In the years before British-pop acts such as Blur and Oasis commanded magazine and review space, a groundswell of terrific US bands paved the way for the 90s alt.country movement spearheaded by the likes of Uncle Tupelo, then Wilco and the Jayhawks.
Post-punk bands such as Green on Red and the Replacements defined a kind of early-Stones, slacker-country attitude. Their appeal was in their swagger and songs that suggested more melody than the singers were able to deliver. You filled in the missing parts at home.
A genuine whiff of those often thrilling and always edgy bands comes now from Lucero, a Southern four-piece on their third album, That Much Further West. Their previous two were more definitively alt.country apparently, but this one rocks hard.
It is ragged (but right, as they say) and their producer won't be up for a Grammy, but there's something of the diesel and dust, whisky and weed about these songs of dark but doomed romanticism delivered as gritty bar-room rock.
But it isn't all guitar jangle and scouring chords, there is also the acoustic snippet Joining the Army, that way out of childhood into acceptable manhood: "I just wanted to make grandfather proud, but he's not around, been gone since I was 13, I'm still worried what he thinks about me."
This is vital stuff.
Gina Villalobos is an alt.country singer-songwriter from California who also sounds like she had Beggars Banquet and Let It Bleed from when the Stones were kissing up to country-rock. On her Rock'n'Roll Pony, however, she has a big reach (she covers World Party's breezily optimistic shoulda-been pop-radio hit Put The Message In The Box alongside her own ambivalent view of her home state).
At a time when many women singers adopt that lazy Lucinda Williams drawl, Villalobos has got some real energy (and rage) within her, and that gives a visceral power to songs propelled by a small band, which includes pedalsteel and guests on banjo, accordion and organ.
She's got some pop-smarts (So Much For Dying rides a Tom Petty jangle), but is equally at home on a pared-back acoustic ballad (Trying To Find You). These songs all sound highly personal (unless she is adopting a slightly battered persona), but she obviously enjoys the more common pleasures (Fooling Around).
Villalobos is scheduled to play the Dog's Bollix on June 24. On the strength of Rock'n'Roll Pony, it would be wise to be there.
Shurman are a hard-touring US outfit with good connections and are doubtless enjoyable in heartland bars and clubs with a Rolling Rock beer in hand. But their debut, Jubilee, errs too close to that radio-friendly version of alt.country rock that American programmers lap up between Wallflowers, Hootie, and Counting Crows albums.
Shurman, however, do the right thing: they name-check various states, which is bound to get a whoop in the stadiums they are aiming for. Pass.
If Shurman sound anxious to please it's an accusation never levelled at one-time bluegrass player Robbie Fulks, who moved into honky-tonk and roadhouse rock, had his demo produced by Steve Albini, and announced his opinion of Nashville in the song **** This Town.
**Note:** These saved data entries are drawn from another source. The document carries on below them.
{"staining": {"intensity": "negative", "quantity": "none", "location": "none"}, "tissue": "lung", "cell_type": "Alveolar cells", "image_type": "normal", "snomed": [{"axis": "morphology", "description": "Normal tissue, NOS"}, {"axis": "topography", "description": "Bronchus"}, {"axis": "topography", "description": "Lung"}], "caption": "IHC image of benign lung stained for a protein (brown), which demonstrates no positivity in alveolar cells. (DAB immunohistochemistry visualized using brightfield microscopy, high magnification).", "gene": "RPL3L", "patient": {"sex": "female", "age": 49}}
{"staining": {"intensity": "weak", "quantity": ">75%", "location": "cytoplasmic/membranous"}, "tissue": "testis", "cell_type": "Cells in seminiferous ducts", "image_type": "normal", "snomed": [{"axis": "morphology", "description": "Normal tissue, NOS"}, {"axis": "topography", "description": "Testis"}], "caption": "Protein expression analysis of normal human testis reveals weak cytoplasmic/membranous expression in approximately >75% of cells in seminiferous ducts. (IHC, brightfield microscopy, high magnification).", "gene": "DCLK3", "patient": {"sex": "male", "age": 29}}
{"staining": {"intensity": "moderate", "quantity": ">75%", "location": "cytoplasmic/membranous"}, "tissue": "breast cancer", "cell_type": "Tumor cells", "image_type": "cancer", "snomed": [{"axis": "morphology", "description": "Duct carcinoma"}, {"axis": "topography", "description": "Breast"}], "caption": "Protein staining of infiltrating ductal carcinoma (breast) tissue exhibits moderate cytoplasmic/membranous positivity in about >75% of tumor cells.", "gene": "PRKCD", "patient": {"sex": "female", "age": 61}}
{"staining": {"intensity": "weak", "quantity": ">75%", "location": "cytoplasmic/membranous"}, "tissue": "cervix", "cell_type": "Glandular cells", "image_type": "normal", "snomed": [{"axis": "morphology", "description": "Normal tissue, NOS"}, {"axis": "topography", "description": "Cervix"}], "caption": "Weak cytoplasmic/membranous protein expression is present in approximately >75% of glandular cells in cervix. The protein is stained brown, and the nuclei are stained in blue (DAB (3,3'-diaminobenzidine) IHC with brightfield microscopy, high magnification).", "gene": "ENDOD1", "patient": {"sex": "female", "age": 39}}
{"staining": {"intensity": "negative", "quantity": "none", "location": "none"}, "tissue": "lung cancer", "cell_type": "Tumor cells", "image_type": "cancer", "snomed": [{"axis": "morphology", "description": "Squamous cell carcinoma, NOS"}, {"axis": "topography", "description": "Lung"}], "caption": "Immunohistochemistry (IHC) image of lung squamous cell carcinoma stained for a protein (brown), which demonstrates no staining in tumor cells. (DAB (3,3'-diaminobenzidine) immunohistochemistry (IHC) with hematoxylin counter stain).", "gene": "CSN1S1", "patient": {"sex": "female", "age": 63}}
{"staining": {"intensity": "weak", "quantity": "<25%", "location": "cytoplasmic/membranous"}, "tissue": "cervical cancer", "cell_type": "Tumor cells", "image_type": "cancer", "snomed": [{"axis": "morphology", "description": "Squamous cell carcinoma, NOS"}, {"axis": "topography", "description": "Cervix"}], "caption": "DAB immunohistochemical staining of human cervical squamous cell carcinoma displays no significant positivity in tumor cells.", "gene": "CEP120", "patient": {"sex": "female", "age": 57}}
These days he's no less repentant, but on Georgia Hard he reveals his inner George Jones on sometimes gorgeous, classic country balladry (Leave It To Losers) and straight-ahead material such as It's Always Raining Somewhere. But there's also the execrably comedic Roger Miller/Ray Stevens barroom encounter on I'm Gonna Take You Home (And Make You Like Me) and the jokey Countrier Than Thou, which will have you leaping to fast-forward.
Coldwater Tennessee is a dark tale of success and envy but Fulks needs more gravitas to make it convincing, and elsewhere he sounds as if he's writing for Jones (All You Can Cheat).
Fulks is a bit too scattergun on this outing, but selective listening reveals a strong songwriter, and a few instant classics.
At the other end of the spectrum is the electro-alt.country of Alabama 3 who gave us the theme to The Sopranos and come from Brixton. (Their '97 debut album was Exile on Coldharbour Lane, a reference to one of the main thoroughfares through that multi-cultural district.) Despite their Anglo origins they mash up country and blues on Outlaw through an implosion of samples and references with a loose theme of trains and their robbers.
Like Big and Rich (of Ride a Cowboy fame) it's hard to take this kind of country seriously - they don't - which is one of its virtues.
They deliver a maelstrom of party-hard guitars (Up Above My Head), mythologise the Great Train Robbers over chugging harmonica and with links to Jesse James, the Dalton Brothers and other such legends, and Honey in the Rock is a soulful, drug-dealer song.
How Can I Protect You should come to a smart radio near you sooner rather than later. So Outlaw isn't all country, but lopes along, has a rebel mentality, and sure is alt.